Trempealeau (/ˈtrɛmpəloʊ/ TREM-pə-loh) is a town in Trempealeau County, Wisconsin, United States. The population was 1,951 at the 2020 census. The town surrounds the village of Trempealeau. The unincorporated communities of Centerville, West Prairie, and Wrights Corners are in the town.

==Geography==
According to the United States Census Bureau, the town has a total area of 57.2 square miles (148.1 km^{2}), of which 51.0 square miles (132.1 km^{2}) is land and 6.2 square miles (16.0 km^{2}) (10.80%) is water.

==Demographics==
As of the census of 2000, there were 1,618 people, 623 households, and 459 families residing in the town. The population density was 31.7 people per square mile (12.2/km^{2}). There were 707 housing units at an average density of 13.9 per square mile (5.4/km^{2}).
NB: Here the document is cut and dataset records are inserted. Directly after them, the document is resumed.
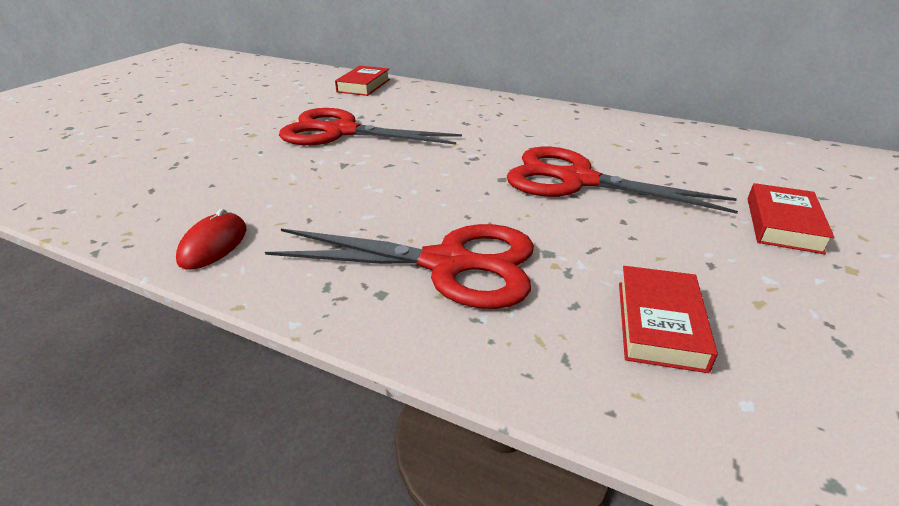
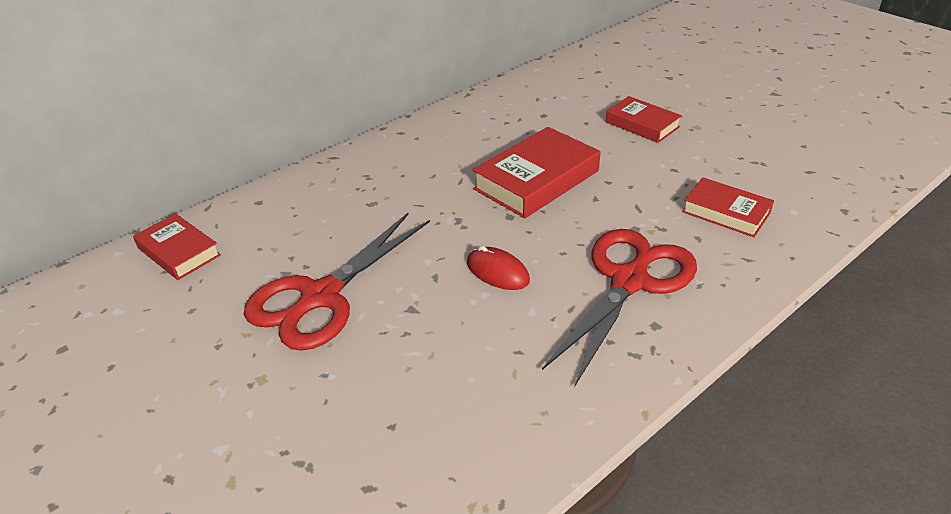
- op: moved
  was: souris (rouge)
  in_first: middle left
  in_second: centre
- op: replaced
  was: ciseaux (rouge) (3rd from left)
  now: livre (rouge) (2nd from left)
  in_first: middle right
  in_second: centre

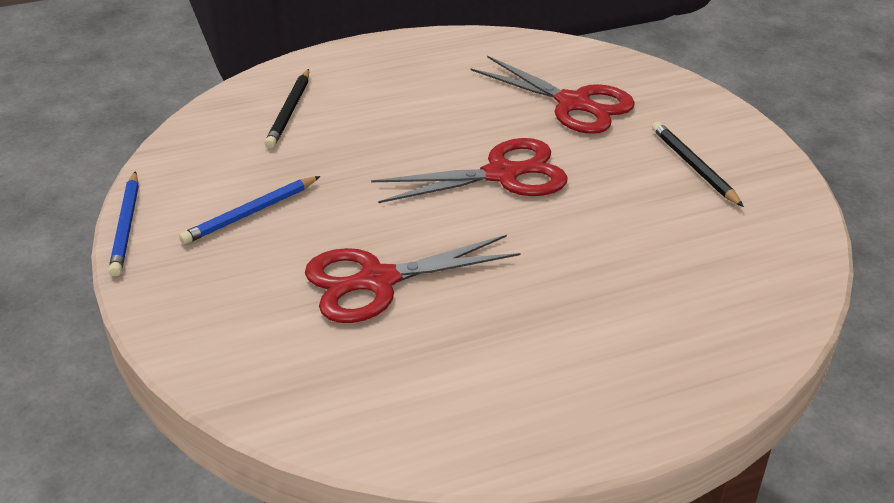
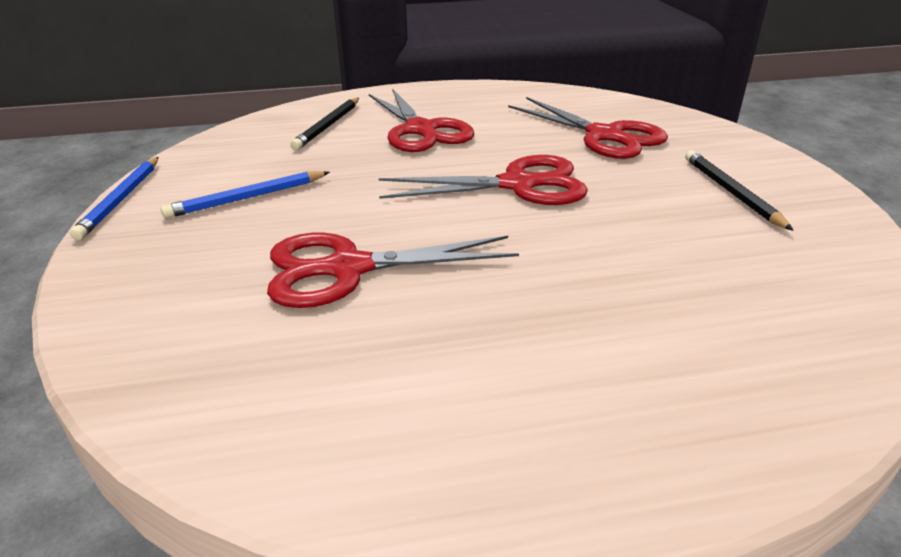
- op: added
  now: ciseaux (rouge) (2nd from left)
  in_second: top centre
The racial makeup of the town was 99.20% White, 0.12% Black or African American, 0.25% Native American, 0.19% Asian, and 0.25% from two or more races. 0.31% of the population were Hispanic or Latino of any race.

There were 623 households, out of which 33.7% had children under the age of 18 living with them, 64.5% were married couples living together, 5.5% had a female householder with no husband present, and 26.3% were non-families. 22.2% of all households were made up of individuals, and 9.5% had someone living alone who was 65 years of age or older. The average household size was 2.60 and the average family size was 3.05.

In the town, the population was 25.3% under the age of 18, 6.6% from 18 to 24, 29.4% from 25 to 44, 27.5% from 45 to 64, and 11.2% who were 65 years of age or older. The median age was 39 years. For every 100 females, there were 112.3 males. For every 100 females age 18 and over, there were 111.0 males.

The median income for a household in the town was $45,179, and the median income for a family was $50,000. Males had a median income of $32,697 versus $21,528 for females. The per capita income for the town was $20,039. About 3.2% of families and 5.2% of the population were below the poverty line, including 1.5% of those under age 18 and 23.4% of those age 65 or over.